April 10, 1979 · Illinois Appellate Court · No. 78-97
70 Ill. App. 3d 698

THE PEOPLE OF THE STATE OF ILLINOIS, Plaintiff-Appellee, v. JACKIE E. CLARK, Defendant-Appellant.

Fifth District

No. 78-97

Opinion filed April 10, 1979.

Richard J. Wilson and Jeffrey D. Foust, both of State Appellate Defender’s Office, of Springfield, for appellant.

Lloyd Middleton, State’s Attorney, of Pinckneyville (Raymond F. Buckley, Jr., and William S. Zale, both of State’s Attorneys Appellate Service Commission, of counsel), for the People.

Mr. JUSTICE KUNCE

delivered the opinion of the court:

Defendant-appellant Jackie Clark was convicted of aggravated battery after a bench trial in the Circuit Court of Perry County. The only issue which we need resolve on this appeal is whether the battery, which admittedly occurred, took place “on or about a public way” within the meaning of section 12 — 4(b)(8) of the Criminal Code of 1961, as amended (Ill. Rev. Stat. 1977, ch. 38, par. 12 — 4(b)(8)).

The evidence at trial revealed that the battery took place some 95 to 100 feet from Illinois Highway 152 about three-tenths of a mile outside of DuQuoin, on a dirt lane referred to by witnesses as a “turnaround.” Although the record is not definite on this point, it appears that the turnaround was located on private property. According to witnesses, the turnaround is a dirt lane approximately 200 feet in diameter used to reverse direction on Highway 152 and to park one’s vehicle while fishing in a nearby strip pit. The turnaround is neither well marked nor well traveled.

The victim of the battery testified that on the night of October 10, 1977, the defendant invited him to take a ride in his recently acquired *699pickup truck. After they reached the turnaround, the defendant parked and started an argument about $20 which the victim had taken from the defendant some months previously. Without provocation, the defendant hit the victim above his left eye with a wine bottle. The resulting cut in the victim’s eyebrow was cleaned at a hospital, but no stitches were required. The evidence indicated that the highway was visible from the place where the pickup truck was parked during the daytime but not at night: After he was hit, the victim ran across the highway and hid until his assailant had left.

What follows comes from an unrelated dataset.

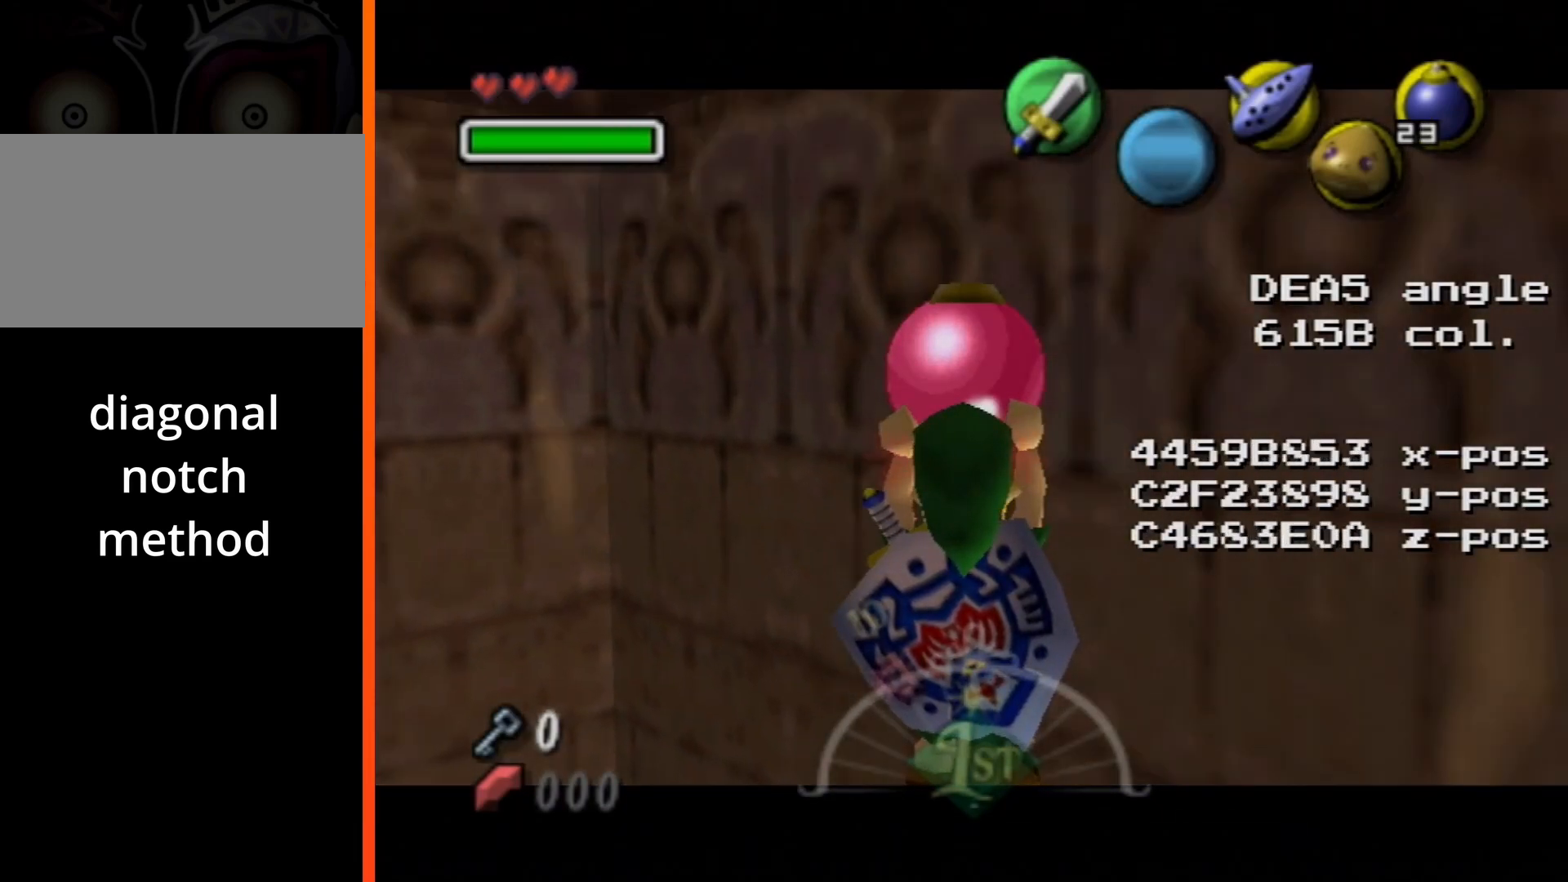
{"buttons": ["L1"], "left_stick": "center", "right_stick": "center", "events": []}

In finding the defendant guilty of aggravated battery under section 12 — 4(b)(8), the court below based its conclusion on the facts that “the battery was committed on this looping road and from 95 to 100 feet off the paved portion where the loop enters and exits on the public highway” and that “the victim, when he was able to extricate himself from the situation, did flee across the public highway.” The defendant was sentenced to one to three years imprisonment, plus a $200 fine and court costs.

The defendant argues on appeal that a conviction of aggravated battery on the basis of the facts and circumstances in evidence here is inconsistent with the legislative purpose behind the statute at issue. We agree.

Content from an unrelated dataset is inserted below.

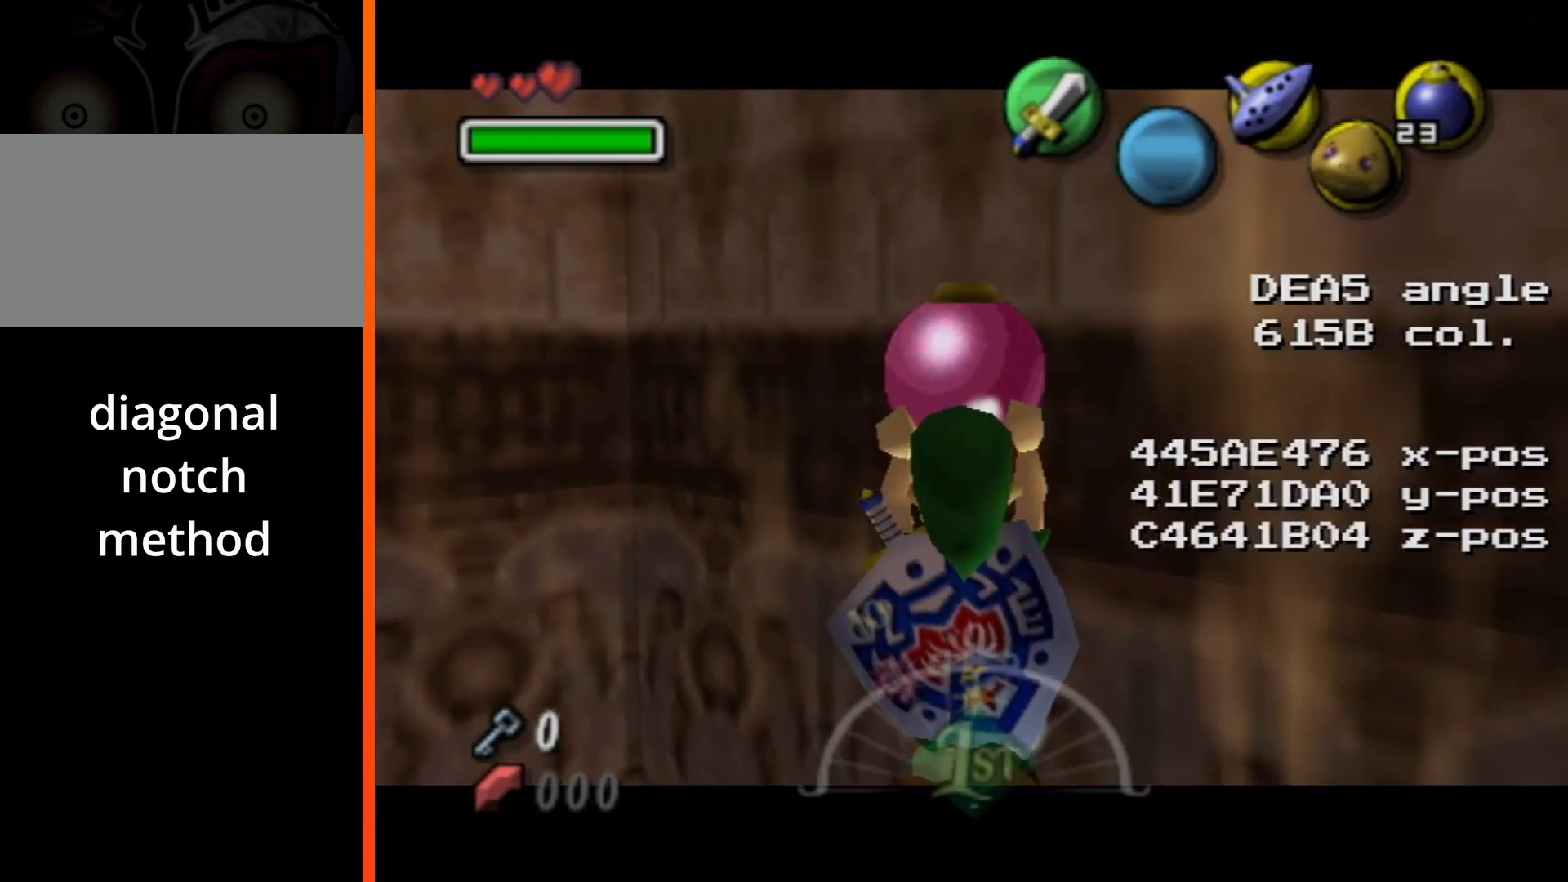
{"buttons": ["L1"], "left_stick": "center", "right_stick": "center", "events": []}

We have found no cases construing the phrase “on or about a public way” as used in this statute. Two decisions, one emanating from this court and one from the Appellate Court for the Fourth District, have speculated as to the legislative purpose underlying the statute. In rejecting a claim that the statute in question was unconstitutional, the court in People v. Cole (4th Dist. 1977), 47 Ill. App. 3d 775, 362 N.E.2d 432, stated:

“The statute might have been intended to remedy the deteriorating condition of public safety on the streets, thereby calming the widespread reticence of citizens who fear travel beyond their immediate neighborhoods. The statute might also have been intended to preserve public order in the tumultuous times through which we have been passing since the early 1960’s.” (47 Ill. App. 3d 775, 780, 362 N.E.2d 435.)

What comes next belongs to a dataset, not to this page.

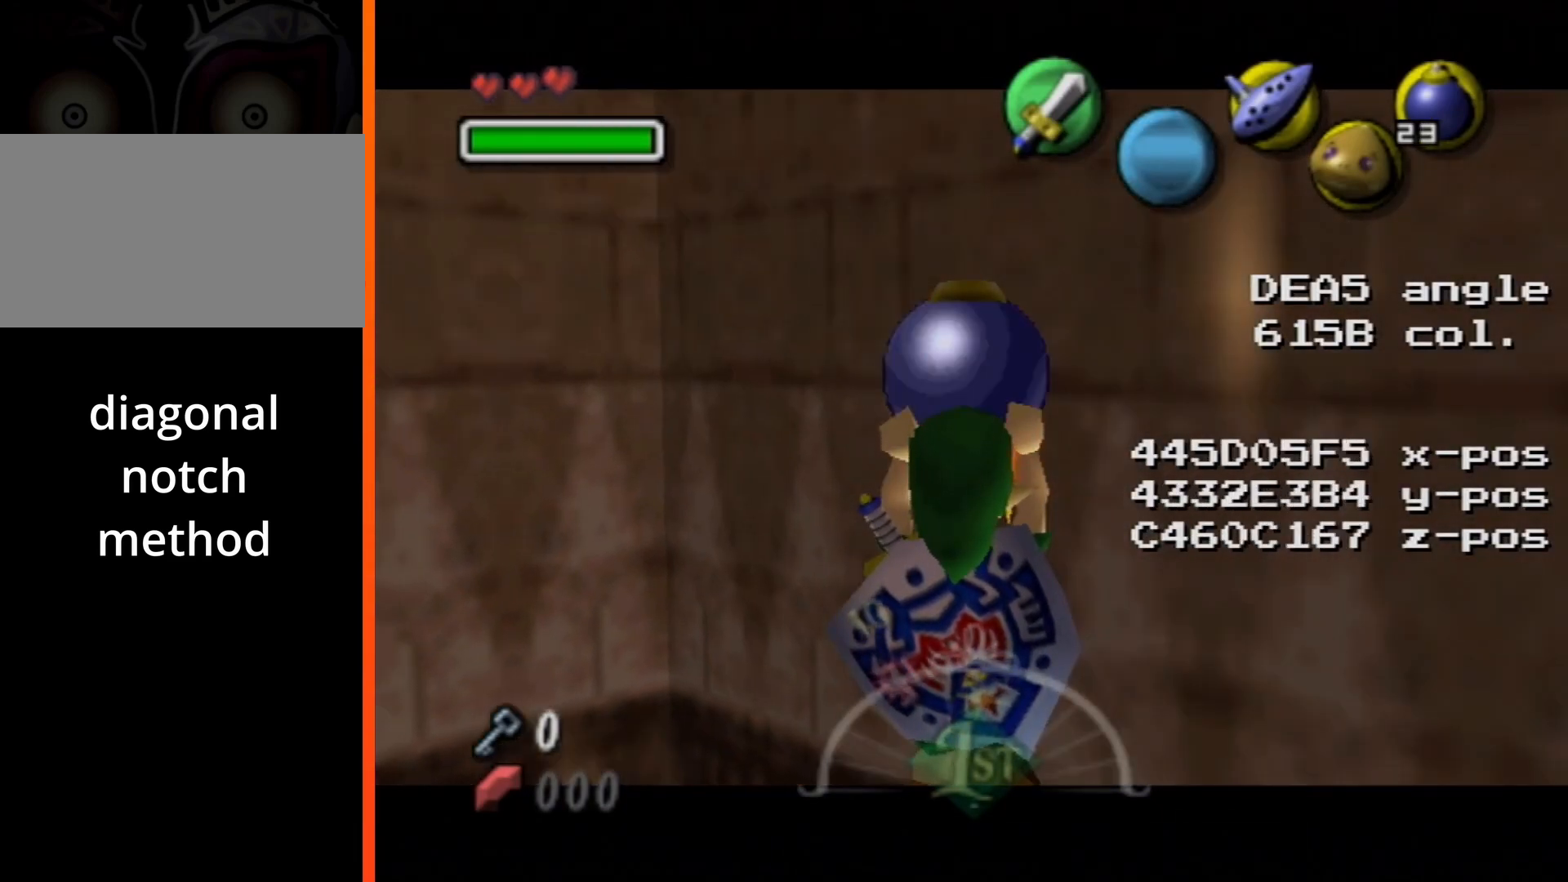
{"buttons": ["L1"], "left_stick": "center", "right_stick": "center", "events": []}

Dissenting in People v. Lockwood (5th Dist. 1976), 37 Ill. App. 3d 502, 346 N.E.2d 404, Justice George J. Moran would have decided the issue of the constitutionality of the statute even though it was not raised by the parties. He stated in part:

“In my opinion, the fortuitous circumstances of being located upon a public way at the instant a simple battery occurs does not warrant the transformation of the same act from a simple battery classified as a Class A misdemeanor * ® ® to an aggravated battery classified as a Class 3 felony.* * *
*700The purpose of this statute, as explained in the S.H.A. Committee Comments, is to increase the penalty for a battery committed under aggravated circumstances, circumstances under which ‘great harm might and usually does result.’ The rationale seems to be that a battery which occurs on a public way in some manner poses a more serious threat to society than one which takes place on privately owned property.” ” ”
No doubt, the intent of the legislature in defining the presence upon a public way as an aggravated circumstance was to protect an innocent member of the public who might also be situated upon the public way and thus be endangered by a battery committed in close proximity to his person. However, as it now stands, this section would include a number of situations clearly not intended to be aggravated crimes. ” * ”” 37 Ill. App. 3d 502, 509-11, 346 N.E.2d 409-10.

Although we need not, and therefore do not, decide the constitutional issue raised in the instant case, we hold that the purview of the statute cannot be extended to cover a situation such as that revealed on this record. The phrase “on or about” is used in reciting the location of an occurrence “to escape the necessity of being bound by the statement of an exact ” ” ” place.” (67 C.J.S. 866 (1978).) The word “about,” used in describing a location, has been judicially defined to mean reasonably nearby or convenient of access. (1 C.J.S. 344 (1936).) We hold that the incident involved in the instant case, which occurred some 95 to 100 feet from the public way, did not occur “on or about a public way.”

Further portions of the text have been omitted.